Barring certain contingencies, President Trump gets re-elected by a narrow electoral margin but loses the Senate and House. This is due to Trump leveraging a success-to-the-successful archetype in turning out “missing white” voters who mobilize to vote for him. But the success-to-him of this strategy costs the GOP overall in down-ticket Republicans from several factors. Increased retirements (loss of incumbency advantage), suppressed fundraising (war chest disadvantage), and that Republican candidates aren’t Trump, so they can’t replicate his specific appeal.

Missing white voters is the populist demographic who identified strongly with Reagan but turned away from “establishment” GOP Bush to Romney. This is a tremendously large bloc of voters, and Trump identified how to activate them. His activation method comes at a cost. And this is why success for Trump means increasing losses for Republicans, resulting in a Democratic House and Senate.

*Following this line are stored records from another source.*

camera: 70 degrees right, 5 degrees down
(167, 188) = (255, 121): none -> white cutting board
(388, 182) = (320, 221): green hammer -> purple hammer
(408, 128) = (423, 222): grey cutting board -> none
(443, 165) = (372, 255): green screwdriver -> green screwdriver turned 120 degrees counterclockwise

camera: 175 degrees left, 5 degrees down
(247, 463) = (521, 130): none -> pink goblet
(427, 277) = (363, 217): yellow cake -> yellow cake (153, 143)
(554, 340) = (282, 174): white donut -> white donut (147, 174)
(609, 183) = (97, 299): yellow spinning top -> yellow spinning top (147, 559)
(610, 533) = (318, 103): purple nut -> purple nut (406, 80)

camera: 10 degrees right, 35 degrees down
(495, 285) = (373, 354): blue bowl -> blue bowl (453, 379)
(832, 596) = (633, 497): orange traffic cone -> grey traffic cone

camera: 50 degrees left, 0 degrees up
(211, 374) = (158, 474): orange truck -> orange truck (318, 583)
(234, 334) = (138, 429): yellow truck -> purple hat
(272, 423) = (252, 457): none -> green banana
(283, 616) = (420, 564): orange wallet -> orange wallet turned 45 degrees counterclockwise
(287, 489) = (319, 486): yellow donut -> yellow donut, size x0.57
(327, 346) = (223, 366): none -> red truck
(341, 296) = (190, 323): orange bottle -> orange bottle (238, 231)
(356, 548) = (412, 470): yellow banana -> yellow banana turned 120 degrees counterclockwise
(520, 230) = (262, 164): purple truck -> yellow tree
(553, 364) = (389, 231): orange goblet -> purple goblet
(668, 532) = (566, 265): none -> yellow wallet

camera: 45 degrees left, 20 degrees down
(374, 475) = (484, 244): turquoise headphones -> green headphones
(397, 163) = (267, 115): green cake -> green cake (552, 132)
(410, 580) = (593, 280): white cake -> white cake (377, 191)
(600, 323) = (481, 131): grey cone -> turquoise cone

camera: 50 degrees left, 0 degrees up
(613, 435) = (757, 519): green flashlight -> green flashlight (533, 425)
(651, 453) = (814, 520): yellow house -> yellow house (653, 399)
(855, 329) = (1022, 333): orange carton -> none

Contingencies that may prevent President Trump from being elected to a second term are that the Democrats nominate Senator Biden or Mayor Bloomberg, with Biden winning by a much more comfortable margin and Bloomberg eking it out barely in a slug fest of who can depress voters the least. Sanders, Warren, and Buttigieg all aren’t showing strong enough against Trump in the key battleground states to take him on their own.

Other contingencies are a sharp-recession (very unlikely in the time left) or a brief war of significant consequence (I’m eyeing you North Korea or Iran) or some unexpected outcome of Impeachment which hinges on approving a secret ballot or Chief Justice Roberts using his position to tilt public perception. (Both of these are unlikely though.) In either of these I think Biden, Bloomberg and Sanders emerge as more clear winners, though Warren and Buttigieg would still struggle (unless the contingency is a war and Buttigieg can play the military veteran card.)

The final, and most predictable contingency is to engineer a Federal shut down over the summer heading into the fall. The President would leap to take credit, as he did before, and drop 5 points heading into the general. In that scenario the Democrats could nominate a ham sandwich and still win.

This forecast, absent contingencies, means a second-term President Trump immediately faced with a hostile Congress from day one and that means he’s effectively done. Either he plays nice and confines himself or, in a “payback is a bitch” move, Speaker Pelosi holds off sending impeachment charges to the Senate until after the election. Like the Senate held off on confirming Merrick until President Obama was out of office.

It’s completely within the power of Speaker Pelosi to do it – though that runs huge risks in popular backlash. (But note that Republican Senators didn’t pay the price and as I noted above Trump has no tail to help individual candidates running in the Senate against this…and he can only “win” the Presidency once in that election.)

The payoff of course is the impeachment charges are filed with a friendly Senate as soon as they are sworn in and it’s a question of Trump even making it to inauguration before he’s removed from office, censured.